Are you at the stage in your life where you are thinking of ways to increase your income?  I too am looking for investment ventures that can make me some serious money not only to set me up for retirement, but to also generate enough to allow me to take my children to the best schools and also go on some nice holidays.

So it’s not uncommon for me to explore new business ideas.  Last week, I came across Moringa leaf farming.  A friend had told me about it and so I decided to do some research online to find out more.  I came to discover that the Moringa plant has been around for many many years and that it’s leaves are very, VERY nutritious and used to make herbal supplements.

The tree is very easy to grow especially in the tropics and it is a super food with a huge demand especially from Europe.
So naturally, my eyes started seeing dollar signs and I was very interested to find out more about how one might go about growing Moringa trees on a commercial scale.  So I did some more research.

However, I found out that it is very labour intensive. You need a team of people to pick the leaves, wash them and dry them etc.  You also need special equipment to dry the leaves, grind them into a fine powder and turn them into tablets/capsules in a sanitary environment.  So this made me wonder how much it actually costs to run a Moringa tree venture.  Yes, it might make you a lot of money in sales, but how much of it is profit?

You see, business is not just about how much money you can make in sales.  Neither is it about how much volume you can sell.  However, many people get distracted by these numbers and end up starting businesses based on the perception that big sales and/or high volume will amount to big profits.

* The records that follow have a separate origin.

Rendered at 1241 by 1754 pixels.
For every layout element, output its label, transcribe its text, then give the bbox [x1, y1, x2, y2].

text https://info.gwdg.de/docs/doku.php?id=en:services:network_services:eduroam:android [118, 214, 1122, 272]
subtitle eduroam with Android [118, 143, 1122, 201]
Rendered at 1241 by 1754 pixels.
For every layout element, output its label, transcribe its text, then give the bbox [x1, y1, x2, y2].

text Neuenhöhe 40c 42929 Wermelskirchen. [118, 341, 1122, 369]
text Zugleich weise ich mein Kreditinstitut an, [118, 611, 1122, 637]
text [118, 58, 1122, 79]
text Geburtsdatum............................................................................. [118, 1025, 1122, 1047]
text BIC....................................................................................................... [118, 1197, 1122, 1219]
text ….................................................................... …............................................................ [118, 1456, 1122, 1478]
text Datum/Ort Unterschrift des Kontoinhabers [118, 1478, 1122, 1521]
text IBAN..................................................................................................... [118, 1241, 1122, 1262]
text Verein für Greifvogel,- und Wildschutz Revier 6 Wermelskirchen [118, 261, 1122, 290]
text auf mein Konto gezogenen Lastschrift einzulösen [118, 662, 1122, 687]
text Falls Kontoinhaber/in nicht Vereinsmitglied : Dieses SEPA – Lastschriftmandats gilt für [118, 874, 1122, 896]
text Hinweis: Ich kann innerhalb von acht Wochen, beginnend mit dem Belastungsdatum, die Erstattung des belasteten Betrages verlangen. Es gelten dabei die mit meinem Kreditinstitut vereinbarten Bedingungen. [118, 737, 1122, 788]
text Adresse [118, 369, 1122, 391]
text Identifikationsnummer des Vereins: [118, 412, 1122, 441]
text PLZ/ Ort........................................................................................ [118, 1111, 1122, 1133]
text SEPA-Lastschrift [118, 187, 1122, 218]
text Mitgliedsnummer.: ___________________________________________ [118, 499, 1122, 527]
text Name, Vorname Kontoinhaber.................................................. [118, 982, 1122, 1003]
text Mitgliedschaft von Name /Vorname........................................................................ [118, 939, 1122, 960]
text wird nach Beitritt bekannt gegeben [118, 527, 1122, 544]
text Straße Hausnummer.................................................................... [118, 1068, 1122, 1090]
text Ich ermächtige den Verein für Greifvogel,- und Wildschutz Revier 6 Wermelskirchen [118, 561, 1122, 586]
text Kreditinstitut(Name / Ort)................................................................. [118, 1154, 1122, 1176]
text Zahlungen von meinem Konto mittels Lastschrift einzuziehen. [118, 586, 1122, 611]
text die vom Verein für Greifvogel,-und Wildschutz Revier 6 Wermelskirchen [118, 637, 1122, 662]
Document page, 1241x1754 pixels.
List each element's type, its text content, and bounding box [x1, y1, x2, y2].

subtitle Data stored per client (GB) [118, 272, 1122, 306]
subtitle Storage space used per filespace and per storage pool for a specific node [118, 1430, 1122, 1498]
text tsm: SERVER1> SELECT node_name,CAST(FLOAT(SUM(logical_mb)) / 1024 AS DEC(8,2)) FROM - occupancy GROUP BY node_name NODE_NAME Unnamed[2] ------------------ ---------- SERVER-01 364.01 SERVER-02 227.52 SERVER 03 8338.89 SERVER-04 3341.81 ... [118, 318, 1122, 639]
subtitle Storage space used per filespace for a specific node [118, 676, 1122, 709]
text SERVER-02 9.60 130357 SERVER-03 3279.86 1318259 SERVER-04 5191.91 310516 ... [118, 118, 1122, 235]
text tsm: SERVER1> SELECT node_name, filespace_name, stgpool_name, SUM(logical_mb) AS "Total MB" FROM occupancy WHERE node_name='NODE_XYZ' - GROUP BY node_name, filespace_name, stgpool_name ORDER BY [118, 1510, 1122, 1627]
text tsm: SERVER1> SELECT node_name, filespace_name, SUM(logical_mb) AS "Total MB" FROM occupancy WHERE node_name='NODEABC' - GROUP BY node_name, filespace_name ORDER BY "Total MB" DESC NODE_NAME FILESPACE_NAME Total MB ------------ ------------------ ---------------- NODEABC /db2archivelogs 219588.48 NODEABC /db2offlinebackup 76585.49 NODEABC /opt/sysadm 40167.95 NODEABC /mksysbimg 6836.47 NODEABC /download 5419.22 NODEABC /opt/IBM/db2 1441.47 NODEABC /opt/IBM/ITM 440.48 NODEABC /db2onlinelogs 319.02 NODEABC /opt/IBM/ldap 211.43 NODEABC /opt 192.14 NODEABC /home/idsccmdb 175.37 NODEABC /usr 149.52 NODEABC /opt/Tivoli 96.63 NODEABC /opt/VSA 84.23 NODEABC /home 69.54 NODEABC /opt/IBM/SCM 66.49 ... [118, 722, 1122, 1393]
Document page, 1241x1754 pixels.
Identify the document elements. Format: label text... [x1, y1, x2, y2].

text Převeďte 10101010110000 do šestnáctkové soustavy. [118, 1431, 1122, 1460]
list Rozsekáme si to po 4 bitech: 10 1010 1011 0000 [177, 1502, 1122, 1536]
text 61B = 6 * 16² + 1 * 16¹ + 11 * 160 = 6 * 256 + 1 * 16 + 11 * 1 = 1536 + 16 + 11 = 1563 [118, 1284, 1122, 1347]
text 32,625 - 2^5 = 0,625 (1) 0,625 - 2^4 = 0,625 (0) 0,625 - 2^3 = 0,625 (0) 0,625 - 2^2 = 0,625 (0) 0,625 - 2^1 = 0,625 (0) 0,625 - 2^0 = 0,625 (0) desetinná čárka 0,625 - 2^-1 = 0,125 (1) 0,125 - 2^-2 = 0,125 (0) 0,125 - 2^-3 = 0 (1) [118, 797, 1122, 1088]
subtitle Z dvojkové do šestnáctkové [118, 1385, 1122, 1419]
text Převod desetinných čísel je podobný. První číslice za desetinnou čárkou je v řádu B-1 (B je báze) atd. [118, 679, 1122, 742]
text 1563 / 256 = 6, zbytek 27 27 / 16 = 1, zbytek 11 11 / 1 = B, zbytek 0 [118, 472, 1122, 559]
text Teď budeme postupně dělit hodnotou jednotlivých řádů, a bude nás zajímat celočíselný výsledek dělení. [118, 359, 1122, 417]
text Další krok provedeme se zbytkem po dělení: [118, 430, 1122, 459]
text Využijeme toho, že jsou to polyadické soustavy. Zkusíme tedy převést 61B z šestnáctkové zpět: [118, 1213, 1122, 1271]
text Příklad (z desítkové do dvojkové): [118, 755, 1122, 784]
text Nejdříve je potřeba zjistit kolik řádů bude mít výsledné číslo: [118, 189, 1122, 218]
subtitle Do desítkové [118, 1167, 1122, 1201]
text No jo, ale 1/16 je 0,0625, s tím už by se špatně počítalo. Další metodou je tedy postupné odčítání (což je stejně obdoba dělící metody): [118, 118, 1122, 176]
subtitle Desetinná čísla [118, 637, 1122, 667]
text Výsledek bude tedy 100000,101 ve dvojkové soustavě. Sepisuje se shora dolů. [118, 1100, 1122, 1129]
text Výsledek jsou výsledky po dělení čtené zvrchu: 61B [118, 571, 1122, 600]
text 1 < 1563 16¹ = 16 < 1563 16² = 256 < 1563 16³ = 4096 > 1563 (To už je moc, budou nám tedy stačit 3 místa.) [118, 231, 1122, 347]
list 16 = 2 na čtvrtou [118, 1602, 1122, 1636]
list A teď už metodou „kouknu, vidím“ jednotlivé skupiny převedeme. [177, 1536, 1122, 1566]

Business is a Margins game, not a Volume game. It’s about how much of your sales is left over as profit after you have deducted all your costs.  That’s one of the most important things to consider when contemplating a new business venture.  What is the Profit Margin? 

The best way to describe profit margin is through its formula:
Profit x 100 = Profit Margin % Sales
Therefore 50% Profit Margin means that 50% of your sales will be profit.  A 4% Profit Margin means 4% of your sales will be Profit.

Typically, the higher the business margin, the harder it is to sell, for example, a Jewellery business.   Diamonds will be harder to sell than bread and milk which have a low margin.  It is easy to sell food.  But as a consequence, more people will try to sell food, which drives the prices down reducing the margins further.

It’s not to say that you should not venture into low margin businesses. What I am saying is that you need to know what margins you are working with in your business, because this will inform your business strategy. 

So I’ll leave you with this question… What is your business’ Profit Margin?  Do you know what it is?  Is your business strategy aligned to your low or high Profit Margins?